(Saved data entries)
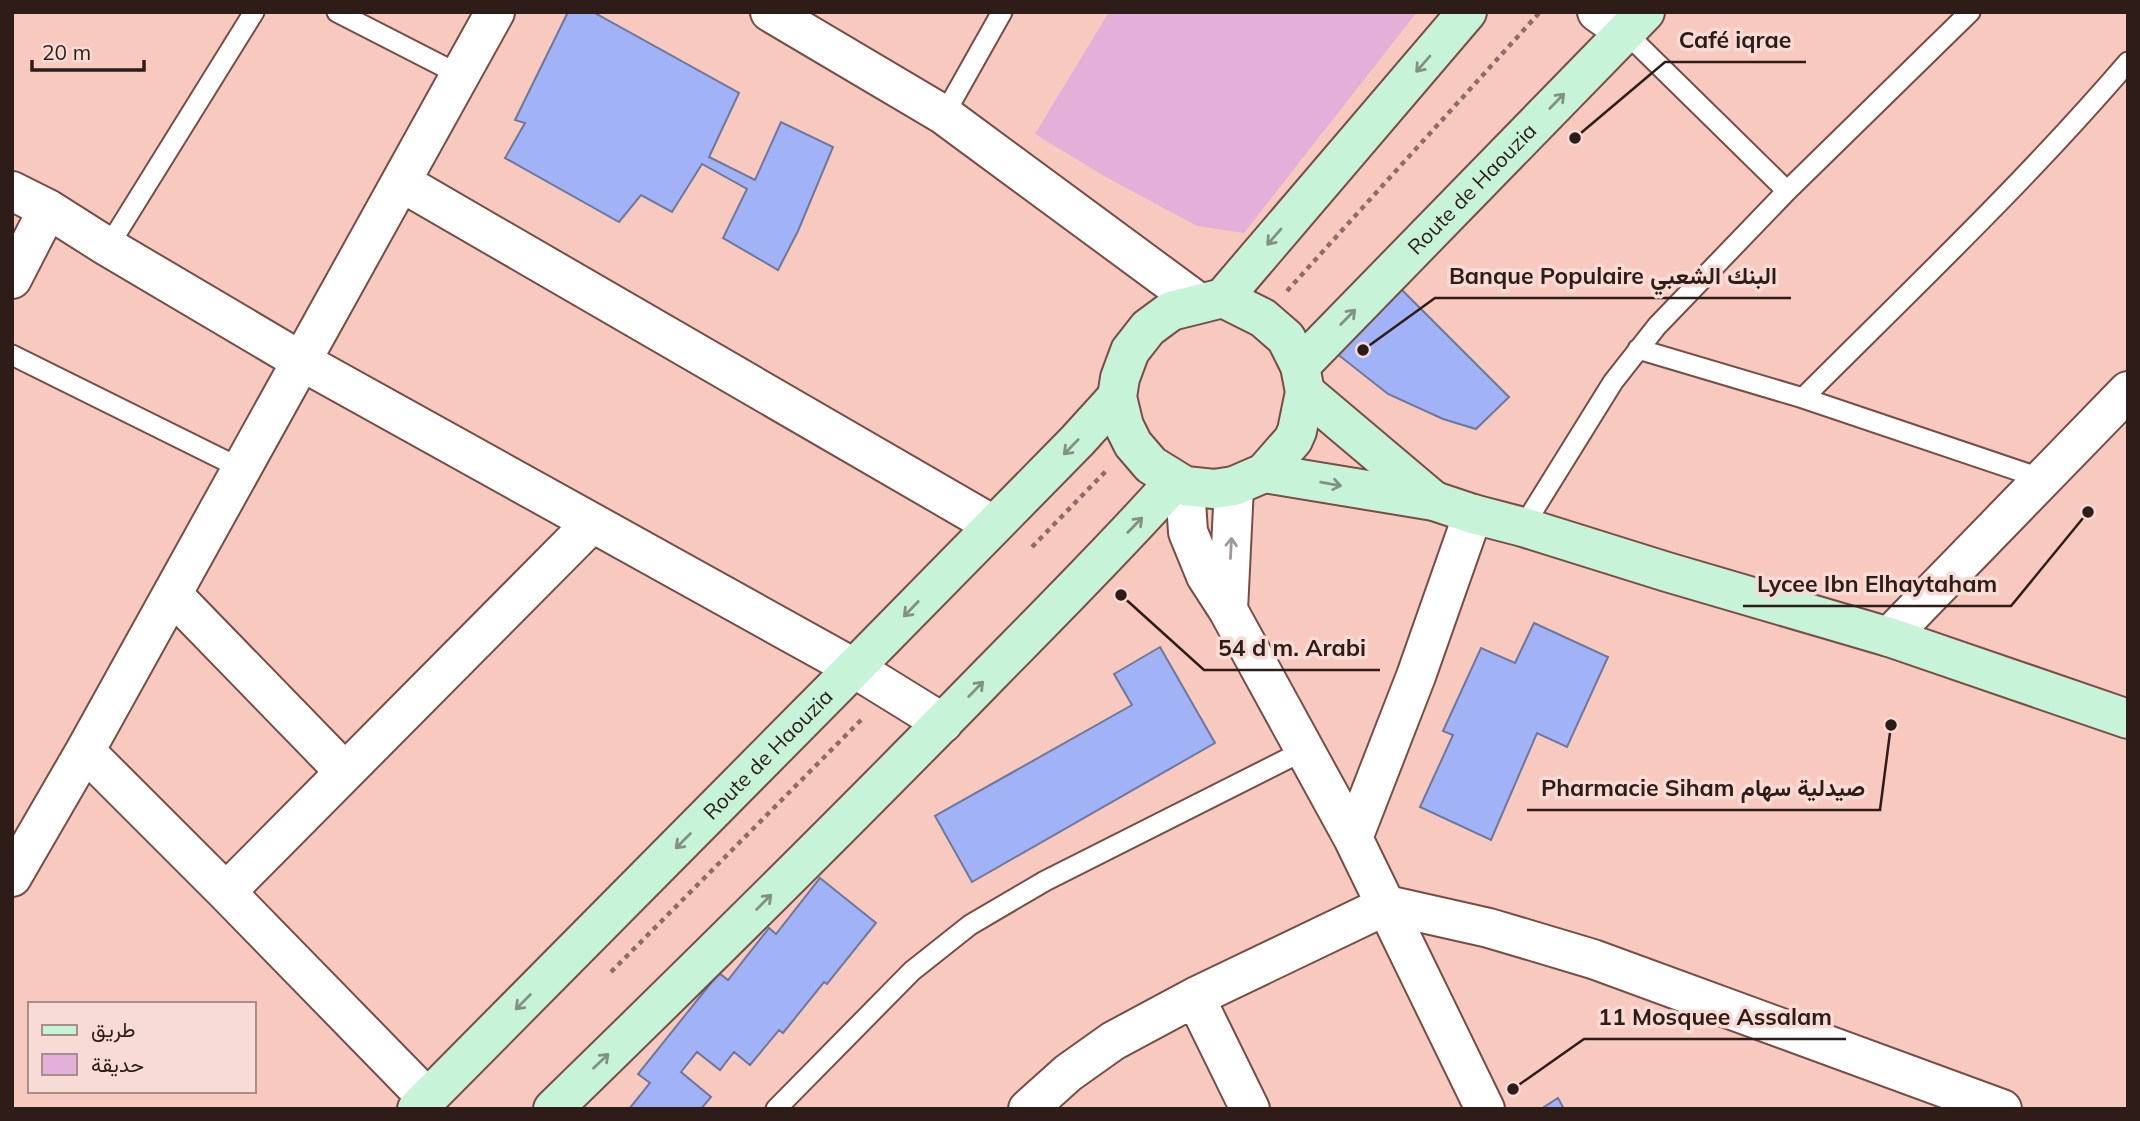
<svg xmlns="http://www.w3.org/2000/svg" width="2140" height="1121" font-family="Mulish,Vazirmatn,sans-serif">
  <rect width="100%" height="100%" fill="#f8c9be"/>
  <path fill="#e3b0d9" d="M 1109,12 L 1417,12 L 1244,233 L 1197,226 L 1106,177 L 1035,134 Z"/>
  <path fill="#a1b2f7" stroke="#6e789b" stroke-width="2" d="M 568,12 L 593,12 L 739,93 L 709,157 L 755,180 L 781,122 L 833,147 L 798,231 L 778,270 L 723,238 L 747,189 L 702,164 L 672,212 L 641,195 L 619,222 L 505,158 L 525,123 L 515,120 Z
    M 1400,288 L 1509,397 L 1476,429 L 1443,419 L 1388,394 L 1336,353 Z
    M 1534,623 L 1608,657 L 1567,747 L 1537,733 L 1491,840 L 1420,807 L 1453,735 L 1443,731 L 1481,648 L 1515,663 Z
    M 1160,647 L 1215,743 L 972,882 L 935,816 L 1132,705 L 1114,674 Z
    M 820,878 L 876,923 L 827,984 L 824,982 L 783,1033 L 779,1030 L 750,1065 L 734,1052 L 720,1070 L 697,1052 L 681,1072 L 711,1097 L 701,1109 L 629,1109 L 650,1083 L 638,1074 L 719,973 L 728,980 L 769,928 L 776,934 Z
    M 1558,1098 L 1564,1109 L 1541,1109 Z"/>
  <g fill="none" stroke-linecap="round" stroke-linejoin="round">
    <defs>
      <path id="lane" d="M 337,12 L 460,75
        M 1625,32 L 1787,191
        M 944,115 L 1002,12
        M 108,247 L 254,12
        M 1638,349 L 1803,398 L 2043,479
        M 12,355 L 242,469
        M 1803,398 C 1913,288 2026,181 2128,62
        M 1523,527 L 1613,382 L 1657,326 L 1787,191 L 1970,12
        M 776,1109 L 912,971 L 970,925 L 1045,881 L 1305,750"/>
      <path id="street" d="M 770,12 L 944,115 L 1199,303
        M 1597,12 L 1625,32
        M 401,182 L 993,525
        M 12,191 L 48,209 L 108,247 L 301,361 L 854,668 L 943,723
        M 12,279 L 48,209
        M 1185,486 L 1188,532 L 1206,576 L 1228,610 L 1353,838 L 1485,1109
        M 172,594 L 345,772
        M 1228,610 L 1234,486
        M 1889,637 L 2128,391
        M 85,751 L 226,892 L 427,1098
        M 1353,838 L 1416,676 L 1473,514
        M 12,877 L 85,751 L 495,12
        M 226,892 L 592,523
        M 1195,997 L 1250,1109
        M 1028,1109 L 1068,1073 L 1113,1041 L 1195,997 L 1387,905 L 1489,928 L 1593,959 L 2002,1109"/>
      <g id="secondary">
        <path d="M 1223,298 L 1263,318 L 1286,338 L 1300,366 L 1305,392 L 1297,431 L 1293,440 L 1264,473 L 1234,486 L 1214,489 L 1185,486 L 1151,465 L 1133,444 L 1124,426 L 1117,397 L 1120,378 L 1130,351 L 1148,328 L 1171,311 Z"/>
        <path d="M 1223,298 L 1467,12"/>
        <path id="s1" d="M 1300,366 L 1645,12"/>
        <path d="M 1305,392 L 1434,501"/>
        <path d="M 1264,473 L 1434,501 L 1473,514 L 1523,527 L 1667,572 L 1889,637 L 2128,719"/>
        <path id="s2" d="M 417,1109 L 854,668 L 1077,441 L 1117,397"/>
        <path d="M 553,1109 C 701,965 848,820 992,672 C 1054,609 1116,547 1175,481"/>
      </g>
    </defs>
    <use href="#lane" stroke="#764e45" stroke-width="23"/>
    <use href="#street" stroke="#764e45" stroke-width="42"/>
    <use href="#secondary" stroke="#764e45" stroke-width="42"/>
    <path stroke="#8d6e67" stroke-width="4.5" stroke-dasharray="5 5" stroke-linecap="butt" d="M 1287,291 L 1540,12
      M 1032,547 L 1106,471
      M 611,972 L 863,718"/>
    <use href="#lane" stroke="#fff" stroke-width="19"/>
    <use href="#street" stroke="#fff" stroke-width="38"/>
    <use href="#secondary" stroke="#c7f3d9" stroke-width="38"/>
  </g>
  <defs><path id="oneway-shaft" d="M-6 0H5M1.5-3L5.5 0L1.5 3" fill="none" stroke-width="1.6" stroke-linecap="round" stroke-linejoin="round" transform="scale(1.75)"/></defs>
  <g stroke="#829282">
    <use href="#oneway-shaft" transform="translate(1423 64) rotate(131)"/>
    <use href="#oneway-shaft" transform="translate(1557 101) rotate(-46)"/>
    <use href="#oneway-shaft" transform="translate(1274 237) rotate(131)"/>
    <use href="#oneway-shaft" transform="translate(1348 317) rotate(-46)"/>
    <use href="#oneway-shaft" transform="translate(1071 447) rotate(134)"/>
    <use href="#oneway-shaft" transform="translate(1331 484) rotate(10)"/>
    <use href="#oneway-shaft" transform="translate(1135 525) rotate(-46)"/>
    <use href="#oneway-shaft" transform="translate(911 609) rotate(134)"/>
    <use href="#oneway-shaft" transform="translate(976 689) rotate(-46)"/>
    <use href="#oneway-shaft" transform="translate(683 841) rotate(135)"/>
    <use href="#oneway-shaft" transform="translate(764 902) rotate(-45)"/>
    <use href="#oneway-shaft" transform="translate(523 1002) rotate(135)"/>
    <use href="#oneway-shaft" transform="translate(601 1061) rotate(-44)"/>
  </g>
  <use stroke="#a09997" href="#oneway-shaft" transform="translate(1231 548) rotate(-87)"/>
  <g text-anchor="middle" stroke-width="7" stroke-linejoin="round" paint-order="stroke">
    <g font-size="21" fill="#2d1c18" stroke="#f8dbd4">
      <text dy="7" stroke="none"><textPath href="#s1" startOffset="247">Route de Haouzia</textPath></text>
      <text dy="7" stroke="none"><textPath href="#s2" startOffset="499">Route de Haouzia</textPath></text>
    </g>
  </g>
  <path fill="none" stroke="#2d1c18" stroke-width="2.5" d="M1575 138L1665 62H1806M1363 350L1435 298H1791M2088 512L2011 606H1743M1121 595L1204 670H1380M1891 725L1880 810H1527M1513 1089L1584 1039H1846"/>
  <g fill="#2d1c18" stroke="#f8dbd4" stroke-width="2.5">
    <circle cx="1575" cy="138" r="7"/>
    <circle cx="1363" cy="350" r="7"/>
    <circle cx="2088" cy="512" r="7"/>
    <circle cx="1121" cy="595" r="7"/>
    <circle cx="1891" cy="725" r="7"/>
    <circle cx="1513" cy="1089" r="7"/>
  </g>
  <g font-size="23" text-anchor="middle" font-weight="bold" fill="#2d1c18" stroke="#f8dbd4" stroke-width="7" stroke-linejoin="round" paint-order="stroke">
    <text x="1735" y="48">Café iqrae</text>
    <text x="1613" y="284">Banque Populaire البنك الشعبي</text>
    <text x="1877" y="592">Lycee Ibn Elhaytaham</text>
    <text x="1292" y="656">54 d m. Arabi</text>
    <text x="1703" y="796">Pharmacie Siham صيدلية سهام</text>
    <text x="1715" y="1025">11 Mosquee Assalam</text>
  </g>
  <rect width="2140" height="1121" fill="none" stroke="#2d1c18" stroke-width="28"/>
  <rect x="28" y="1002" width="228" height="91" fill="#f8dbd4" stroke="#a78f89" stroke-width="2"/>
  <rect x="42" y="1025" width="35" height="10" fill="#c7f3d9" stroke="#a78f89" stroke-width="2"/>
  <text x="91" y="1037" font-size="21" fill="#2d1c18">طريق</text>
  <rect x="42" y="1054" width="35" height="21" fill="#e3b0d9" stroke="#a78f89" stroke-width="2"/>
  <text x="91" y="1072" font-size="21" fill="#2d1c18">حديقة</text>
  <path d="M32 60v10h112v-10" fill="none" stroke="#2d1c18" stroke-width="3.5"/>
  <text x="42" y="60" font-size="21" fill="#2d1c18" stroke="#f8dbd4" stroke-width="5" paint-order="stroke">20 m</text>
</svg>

Task details »
The word "linejoin" may appear in several lines of the data; copy every line where it does.

Response area »
  <g fill="none" stroke-linecap="round" stroke-linejoin="round">
  <defs><path id="oneway-shaft" d="M-6 0H5M1.5-3L5.5 0L1.5 3" fill="none" stroke-width="1.6" stroke-linecap="round" stroke-linejoin="round" transform="scale(1.75)"/></defs>
  <g text-anchor="middle" stroke-width="7" stroke-linejoin="round" paint-order="stroke">
  <g font-size="23" text-anchor="middle" font-weight="bold" fill="#2d1c18" stroke="#f8dbd4" stroke-width="7" stroke-linejoin="round" paint-order="stroke">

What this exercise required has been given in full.